For that price, they should send specs on a hand load that will consistently group quarter minute.
… and then drop test it.
They actually will send you handload specs, which at least would make a great place to start from. Some folks have shown quarter minute groups with this gun. I didn’t have handloads in .308 and the truth is I may just personally not be capable of shooting that well off a bipod and rear bag to have turned that kind of result in anyway. Though it’s possible that second .300 WM handload group was quarter minute and the paper just tore open more and more from the blast of five rounds passing through that area. I really can’t tell where the edges of the bullets were at the extreme spread because of how the paper ripped open. That could be a quarter-minute group.
My JM Marlin 30-30 is purtier.
Now that is surely interesting. I wonder if Ewing, as always sticking to factory ammo, will test .300 WM variant one day *grins*
By the way, was there any test targets shipped with the rifle?
That bolt lug in the barrel thing is interesting. Does anyone else do that?
A few, yeah. I know a couple of the straight-pull guys like Blaser and Merkel do and I know Desert Tech does on some of their guns plus the Remington MSR. It’s fairly rare, though. Most bolt-action rifles have a bolt that locks into the receiver/action and the barrel is separate from that and screws into the action.
It makes for an easy caliber swap with the scope mounted on the barrel. The big drawback with this is cost. It is a lot cheaper to have a traditional barrel replaced. Having the locking lugs machined integral with the barrel also means you can only buy new barrels from the manufacturer vs buying a blank from any barrel maker.
Having to spend close $2k to re-barrel every year and only being available in a limited selection of cartridges would make this a poor choice for most competitive shooters.
It is a neat concept, but I question how many users need a 15 minute caliber conversion when you weigh it against the cost associated with the system.

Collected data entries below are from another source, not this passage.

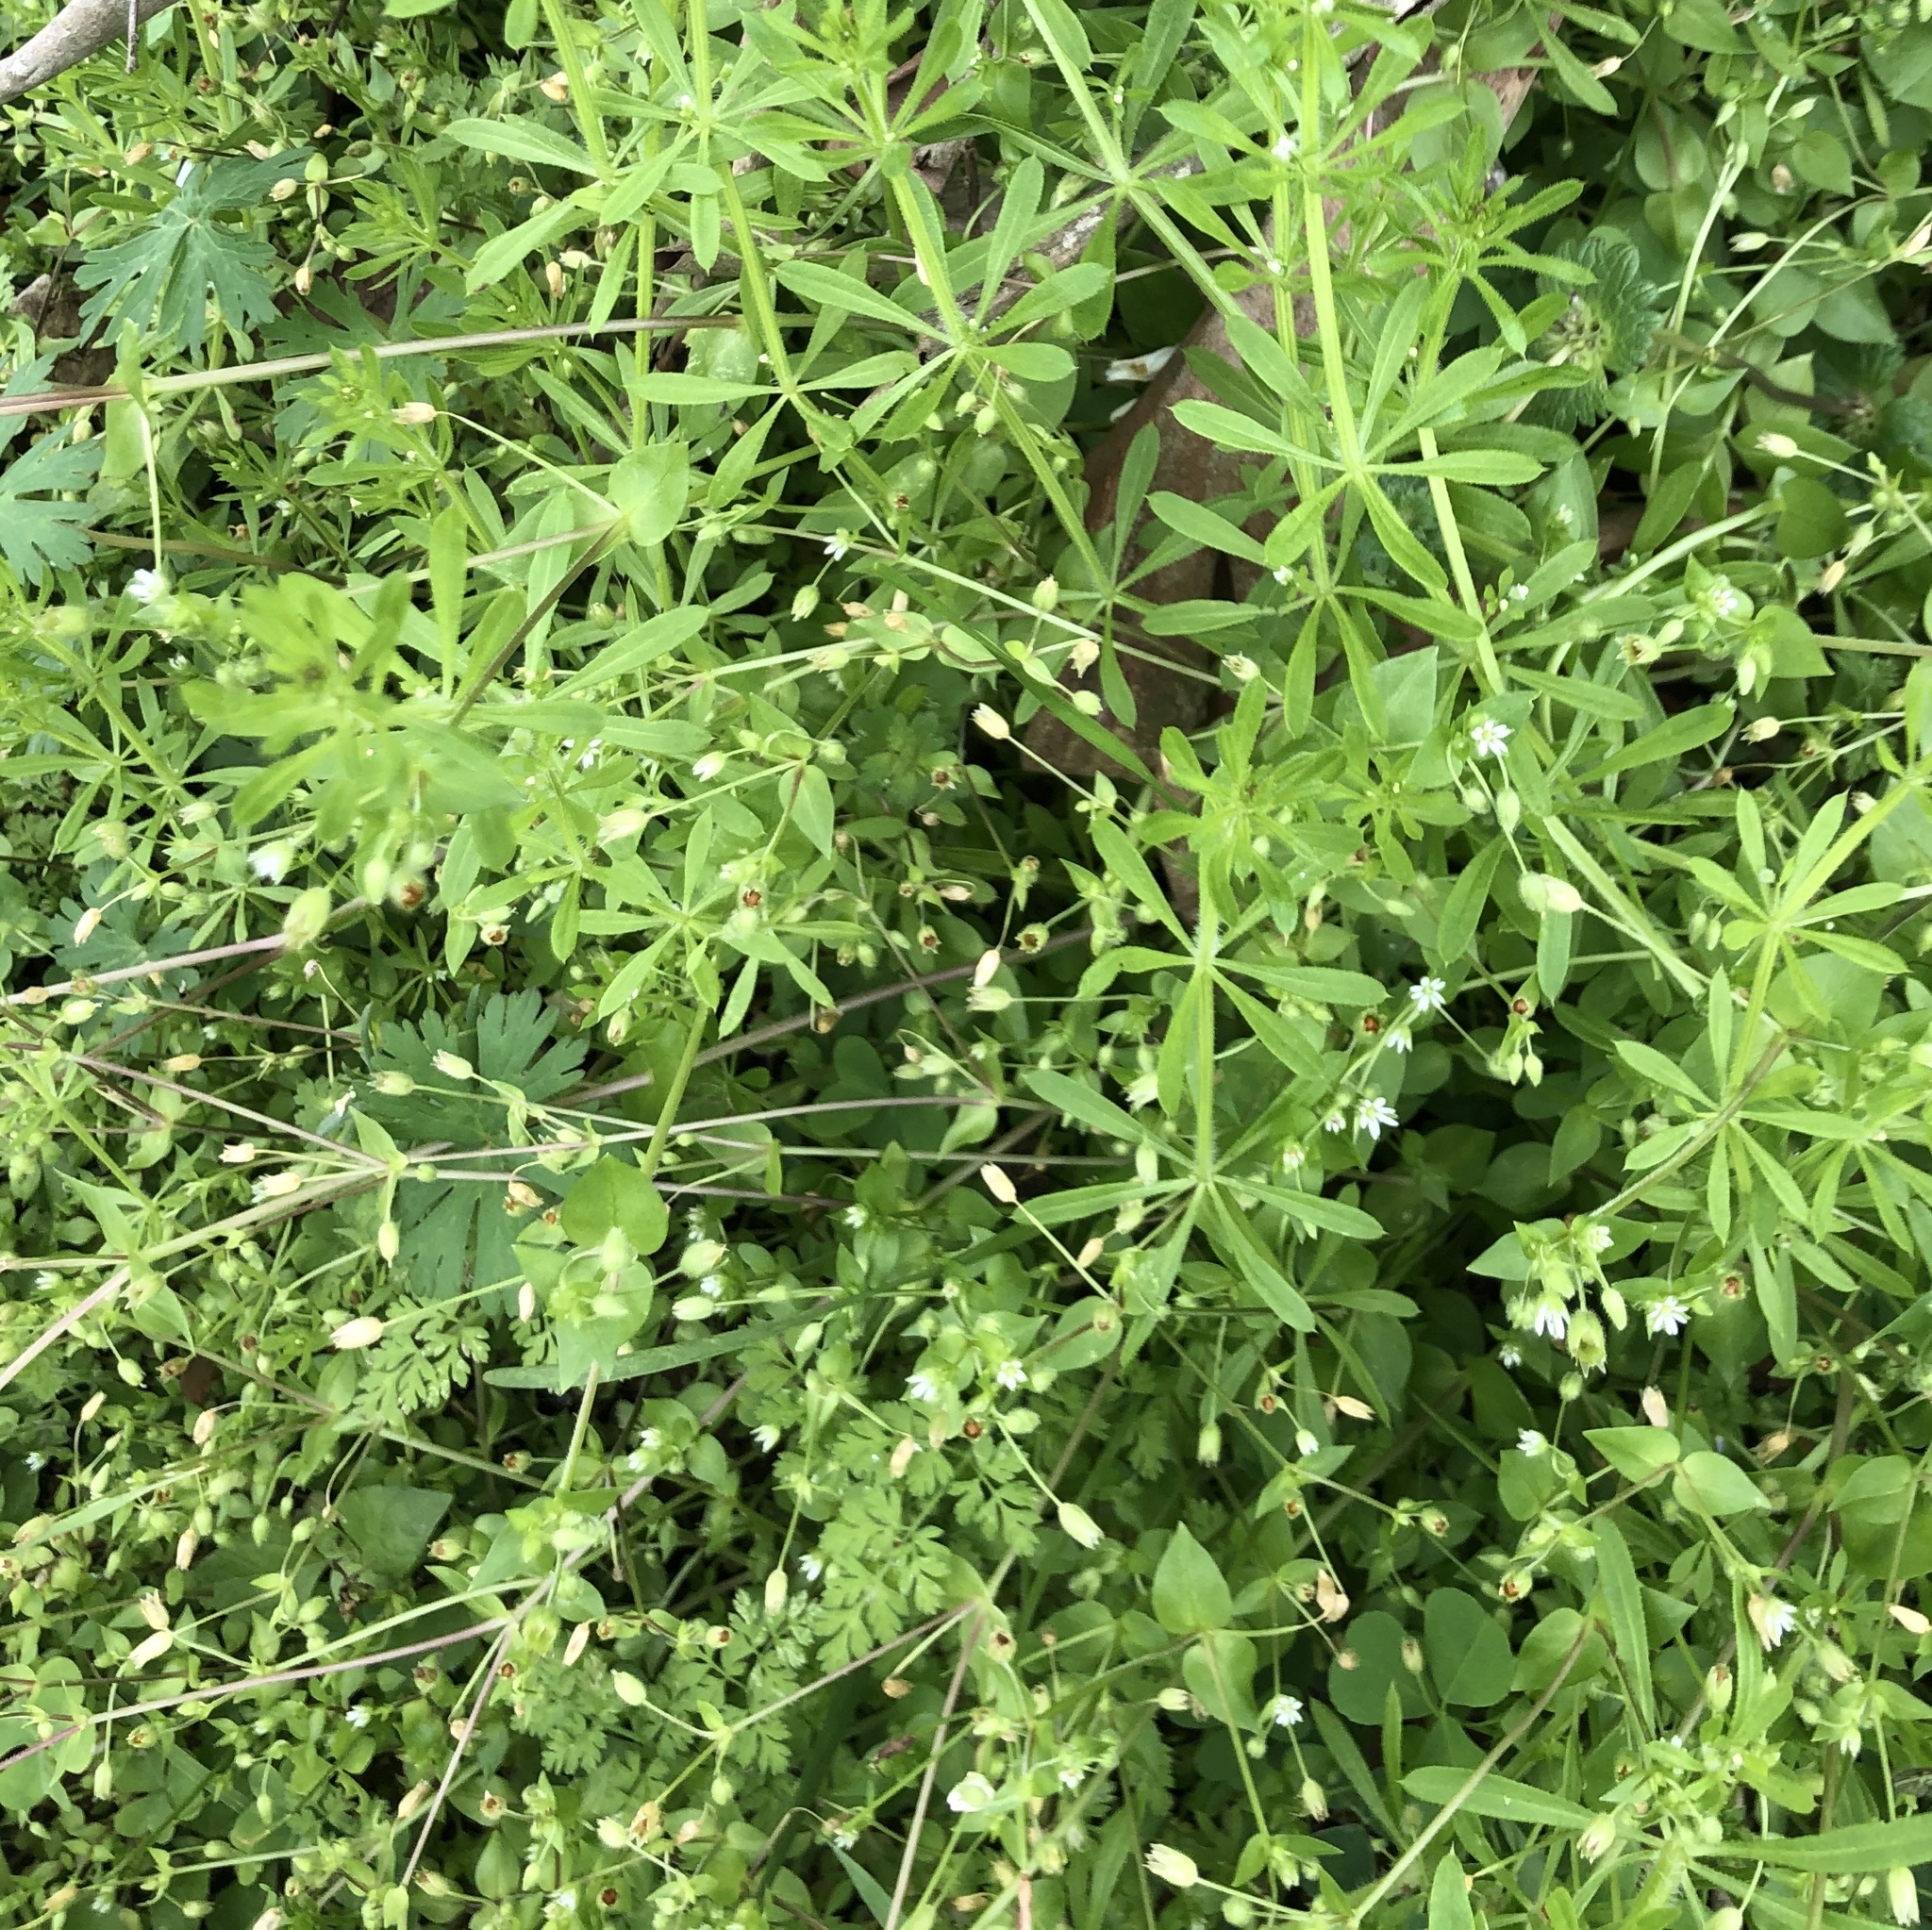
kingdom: Plantae
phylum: Tracheophyta
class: Magnoliopsida
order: Gentianales
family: Rubiaceae
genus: Galium
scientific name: Galium aparine
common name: Cleavers
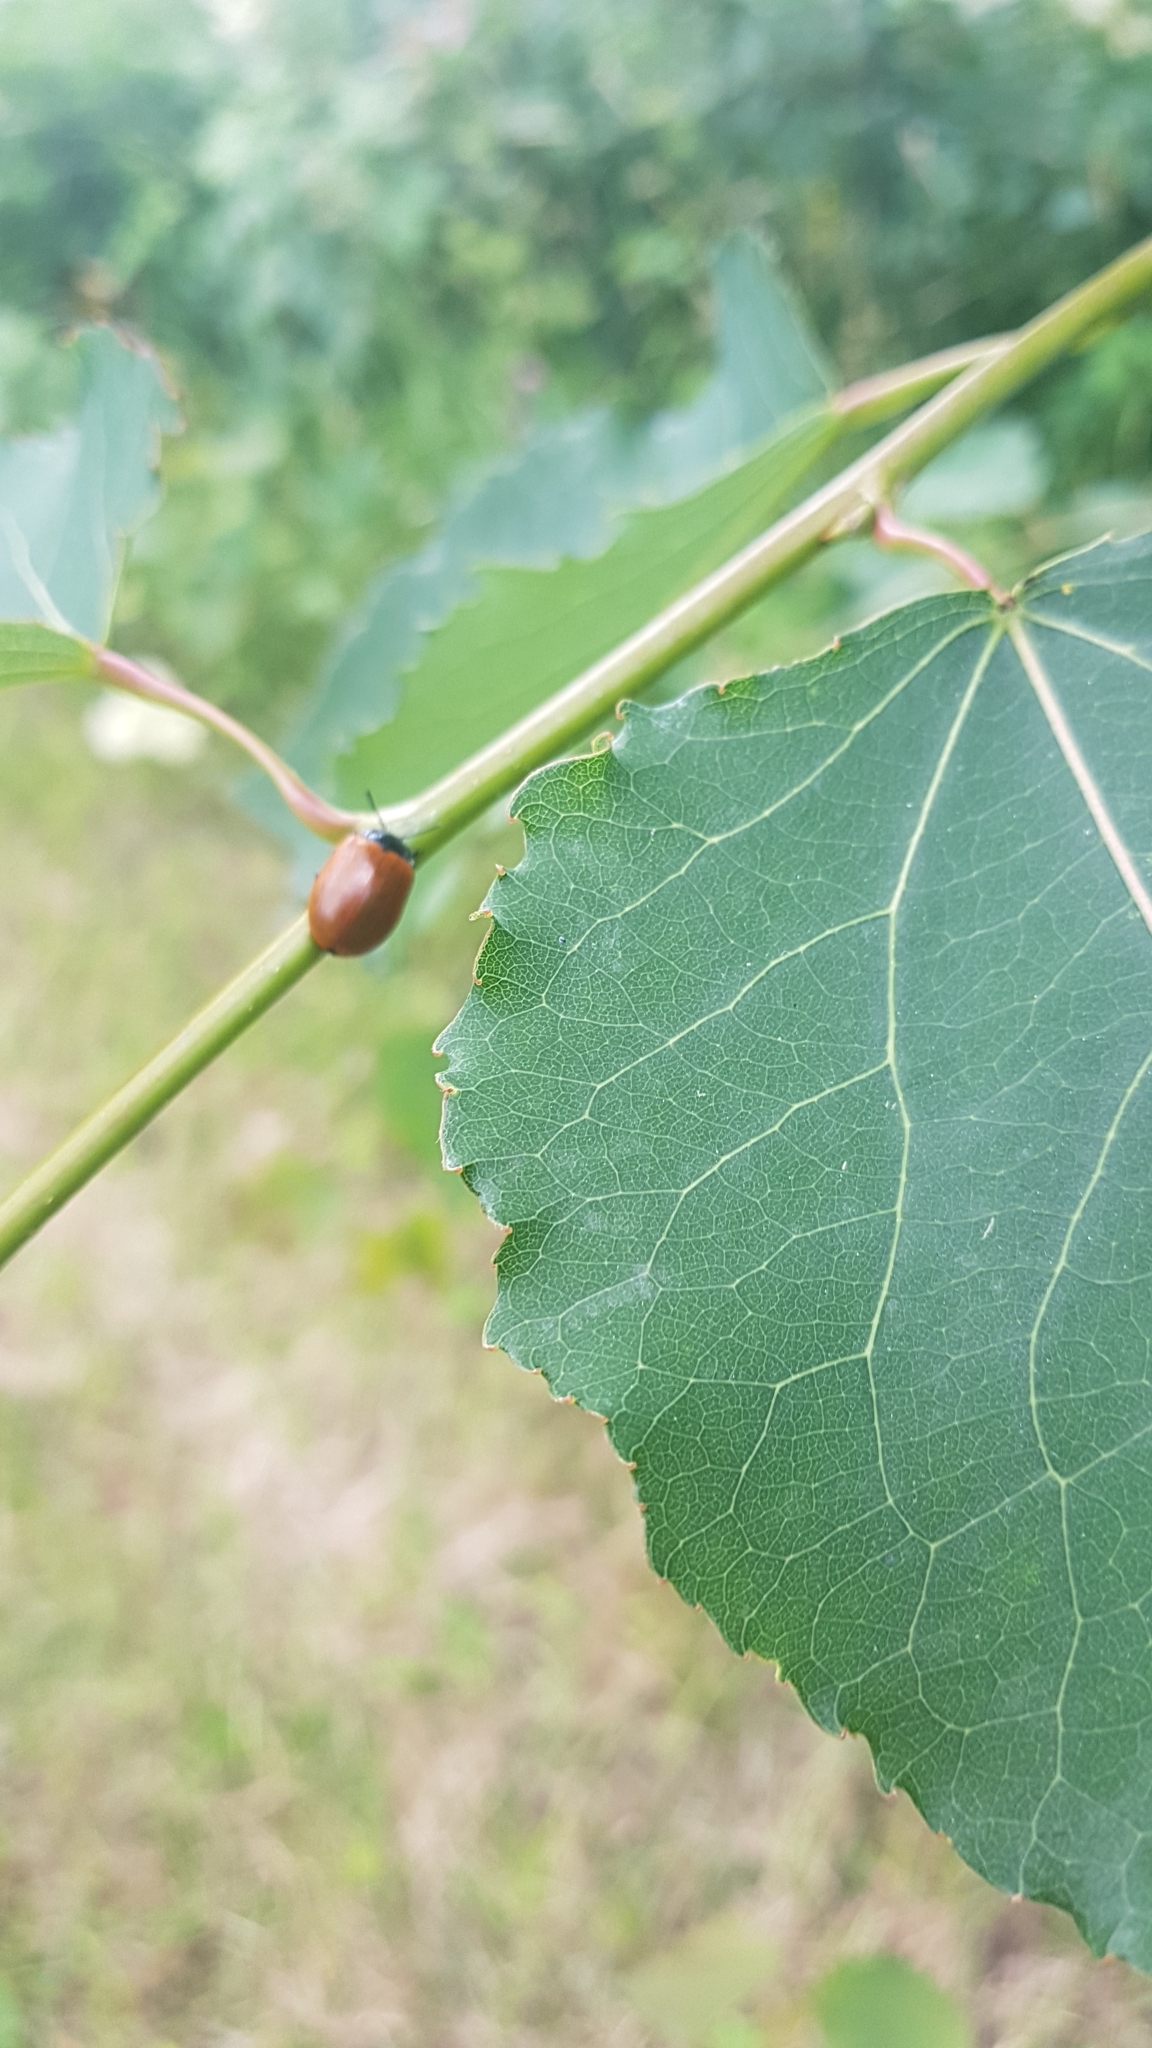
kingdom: Animalia
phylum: Arthropoda
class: Insecta
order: Coleoptera
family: Chrysomelidae
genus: Chrysomela
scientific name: Chrysomela populi
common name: Red poplar leaf beetle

It really isn’t marketed to competitive shooters. Though at least in .308 considering the nitriding and such I’d expect the barrel to last, what, 10k+ rounds no problem?
It would be kinda cool if they released lightweight and more affordable barrels in competition-oriented calibers, which would be appealing to the PRS shooter who wants to shoot a 6.5 or 6mm or .260 or something in competition and then go on an elk hunt after swapping the .300 WM barrel in.
BTW the caliber swap takes like four minutes.
If I were personally hunting elk, I would just buy a second rifle rather than lug around a 13.9 lb. Beast! Why would you need 1/4 min. accuracy for an elk.
Actually, there are other far less costly choices for dual purpose rifles, A single shot should suffice for an elk hunt, unless you are a terrible shot, and if that is the case, you might just want to stay home and play video shooter games
It’s a neat gun, but for that amount of hard cash, just think of what two rifles you could buy.
The sticker shock did not disappoint.
It sounds as tho they’re using a die-sinker EDM to bore and rifle their barrel. Interesting. That’s going to be quite slow, even slower than single-point cutting the rifling.
Try the Berger factory loaded 215grain Juggernaught usually too long for factory built mags or receivers, but when loaded solo in my GAP 300WM they are sub MOA consistently.
I can buy Four (4) Ruger Precision Rifles for these prices!